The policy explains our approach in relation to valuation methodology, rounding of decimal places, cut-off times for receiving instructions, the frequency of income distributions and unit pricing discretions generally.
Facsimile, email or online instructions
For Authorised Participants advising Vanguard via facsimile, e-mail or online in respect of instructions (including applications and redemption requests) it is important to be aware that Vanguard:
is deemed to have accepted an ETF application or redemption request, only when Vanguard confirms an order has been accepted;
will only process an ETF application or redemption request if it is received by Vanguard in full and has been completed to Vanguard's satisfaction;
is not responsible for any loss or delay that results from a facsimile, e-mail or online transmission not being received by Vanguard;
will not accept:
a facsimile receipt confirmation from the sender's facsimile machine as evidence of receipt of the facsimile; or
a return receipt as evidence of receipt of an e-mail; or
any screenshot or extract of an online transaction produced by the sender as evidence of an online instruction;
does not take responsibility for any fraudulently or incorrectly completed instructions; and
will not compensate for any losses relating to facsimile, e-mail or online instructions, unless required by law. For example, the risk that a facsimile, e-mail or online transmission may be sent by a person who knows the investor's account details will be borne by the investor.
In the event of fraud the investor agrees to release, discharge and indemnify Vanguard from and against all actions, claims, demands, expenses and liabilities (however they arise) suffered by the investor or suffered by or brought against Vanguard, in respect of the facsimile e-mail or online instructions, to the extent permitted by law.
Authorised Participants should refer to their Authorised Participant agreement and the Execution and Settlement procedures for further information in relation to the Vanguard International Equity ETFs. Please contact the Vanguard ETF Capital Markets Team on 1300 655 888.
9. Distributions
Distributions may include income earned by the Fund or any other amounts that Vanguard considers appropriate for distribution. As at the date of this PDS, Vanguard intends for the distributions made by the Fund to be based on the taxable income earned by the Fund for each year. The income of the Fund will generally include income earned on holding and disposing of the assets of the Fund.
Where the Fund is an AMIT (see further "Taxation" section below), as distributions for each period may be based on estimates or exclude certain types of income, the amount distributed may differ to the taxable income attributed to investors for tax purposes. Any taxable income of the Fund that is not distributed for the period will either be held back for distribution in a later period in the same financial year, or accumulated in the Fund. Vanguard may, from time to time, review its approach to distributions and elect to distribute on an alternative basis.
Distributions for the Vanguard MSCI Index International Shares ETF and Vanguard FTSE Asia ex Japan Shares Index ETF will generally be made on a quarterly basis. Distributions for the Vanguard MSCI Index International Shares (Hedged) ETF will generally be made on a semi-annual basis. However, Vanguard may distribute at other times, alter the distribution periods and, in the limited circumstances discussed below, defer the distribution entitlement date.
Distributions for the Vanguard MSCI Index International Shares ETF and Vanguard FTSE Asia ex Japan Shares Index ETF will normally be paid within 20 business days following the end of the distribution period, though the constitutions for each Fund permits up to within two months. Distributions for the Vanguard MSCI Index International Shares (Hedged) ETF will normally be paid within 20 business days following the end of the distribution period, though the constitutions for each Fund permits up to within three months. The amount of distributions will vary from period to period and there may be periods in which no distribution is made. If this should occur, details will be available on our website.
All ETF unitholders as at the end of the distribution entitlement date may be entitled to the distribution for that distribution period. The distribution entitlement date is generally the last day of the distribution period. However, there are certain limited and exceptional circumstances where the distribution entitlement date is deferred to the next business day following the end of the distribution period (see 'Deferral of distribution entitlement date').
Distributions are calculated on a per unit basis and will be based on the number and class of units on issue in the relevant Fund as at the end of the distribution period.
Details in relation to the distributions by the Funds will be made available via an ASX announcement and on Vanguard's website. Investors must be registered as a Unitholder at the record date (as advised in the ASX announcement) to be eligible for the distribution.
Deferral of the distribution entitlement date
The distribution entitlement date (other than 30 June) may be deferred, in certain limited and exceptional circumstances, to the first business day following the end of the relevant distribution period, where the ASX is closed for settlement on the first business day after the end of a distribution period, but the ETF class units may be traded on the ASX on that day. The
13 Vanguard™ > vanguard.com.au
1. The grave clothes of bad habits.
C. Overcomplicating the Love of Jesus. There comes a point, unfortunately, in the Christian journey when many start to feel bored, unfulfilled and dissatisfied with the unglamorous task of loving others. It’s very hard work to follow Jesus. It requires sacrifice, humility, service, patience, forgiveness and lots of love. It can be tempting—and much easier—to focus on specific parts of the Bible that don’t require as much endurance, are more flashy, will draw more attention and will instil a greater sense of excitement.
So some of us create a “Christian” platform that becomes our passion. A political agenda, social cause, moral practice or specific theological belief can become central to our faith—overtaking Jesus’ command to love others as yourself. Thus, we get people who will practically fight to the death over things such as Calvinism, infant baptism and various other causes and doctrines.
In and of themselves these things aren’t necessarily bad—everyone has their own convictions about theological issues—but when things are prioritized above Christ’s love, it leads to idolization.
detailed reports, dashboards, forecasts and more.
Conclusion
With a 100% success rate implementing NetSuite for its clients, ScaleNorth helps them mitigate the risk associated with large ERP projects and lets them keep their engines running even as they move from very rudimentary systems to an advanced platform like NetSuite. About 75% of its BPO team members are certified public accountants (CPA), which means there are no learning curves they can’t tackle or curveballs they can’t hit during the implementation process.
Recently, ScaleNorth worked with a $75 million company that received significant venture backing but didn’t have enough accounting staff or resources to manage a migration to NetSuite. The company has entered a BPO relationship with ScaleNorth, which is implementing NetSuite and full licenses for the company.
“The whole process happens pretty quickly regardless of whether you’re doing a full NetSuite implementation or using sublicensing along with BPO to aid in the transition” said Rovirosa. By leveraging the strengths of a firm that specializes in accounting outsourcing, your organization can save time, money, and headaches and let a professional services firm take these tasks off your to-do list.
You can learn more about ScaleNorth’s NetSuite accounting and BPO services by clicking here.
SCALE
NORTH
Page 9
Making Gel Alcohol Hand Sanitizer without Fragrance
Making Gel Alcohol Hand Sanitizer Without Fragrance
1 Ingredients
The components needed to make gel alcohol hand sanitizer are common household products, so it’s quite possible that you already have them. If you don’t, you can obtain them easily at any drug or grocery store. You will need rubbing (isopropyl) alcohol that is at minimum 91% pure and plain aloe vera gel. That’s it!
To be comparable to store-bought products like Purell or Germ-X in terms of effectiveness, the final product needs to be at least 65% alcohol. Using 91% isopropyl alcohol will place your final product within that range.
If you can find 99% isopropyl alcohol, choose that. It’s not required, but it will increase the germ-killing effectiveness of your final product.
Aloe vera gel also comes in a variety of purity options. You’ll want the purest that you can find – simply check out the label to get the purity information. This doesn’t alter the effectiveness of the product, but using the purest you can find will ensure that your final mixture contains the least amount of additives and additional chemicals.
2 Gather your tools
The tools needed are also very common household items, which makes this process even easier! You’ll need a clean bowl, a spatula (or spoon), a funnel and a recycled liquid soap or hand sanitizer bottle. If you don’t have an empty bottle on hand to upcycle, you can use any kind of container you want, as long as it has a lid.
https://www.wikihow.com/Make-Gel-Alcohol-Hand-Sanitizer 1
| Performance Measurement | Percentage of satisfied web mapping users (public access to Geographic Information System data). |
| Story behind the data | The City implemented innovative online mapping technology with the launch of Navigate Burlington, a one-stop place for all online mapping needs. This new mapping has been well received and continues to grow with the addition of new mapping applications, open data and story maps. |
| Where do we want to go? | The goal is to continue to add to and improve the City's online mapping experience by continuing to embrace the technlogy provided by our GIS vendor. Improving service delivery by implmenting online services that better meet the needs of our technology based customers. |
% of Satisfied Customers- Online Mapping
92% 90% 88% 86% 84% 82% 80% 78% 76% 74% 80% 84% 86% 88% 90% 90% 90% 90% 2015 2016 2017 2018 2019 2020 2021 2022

══════

Exercise brief: Out of the records above, pull each line containing the word "more".

Exercise result:
C. Overcomplicating the Love of Jesus. There comes a point, unfortunately, in the Christian journey when many start to feel bored, unfulfilled and dissatisfied with the unglamorous task of loving others. It’s very hard work to follow Jesus. It requires sacrifice, humility, service, patience, forgiveness and lots of love. It can be tempting—and much easier—to focus on specific parts of the Bible that don’t require as much endurance, are more flashy, will draw more attention and will instil a greater sense of excitement.
detailed reports, dashboards, forecasts and more.
You can learn more about ScaleNorth’s NetSuite accounting and BPO services by clicking here.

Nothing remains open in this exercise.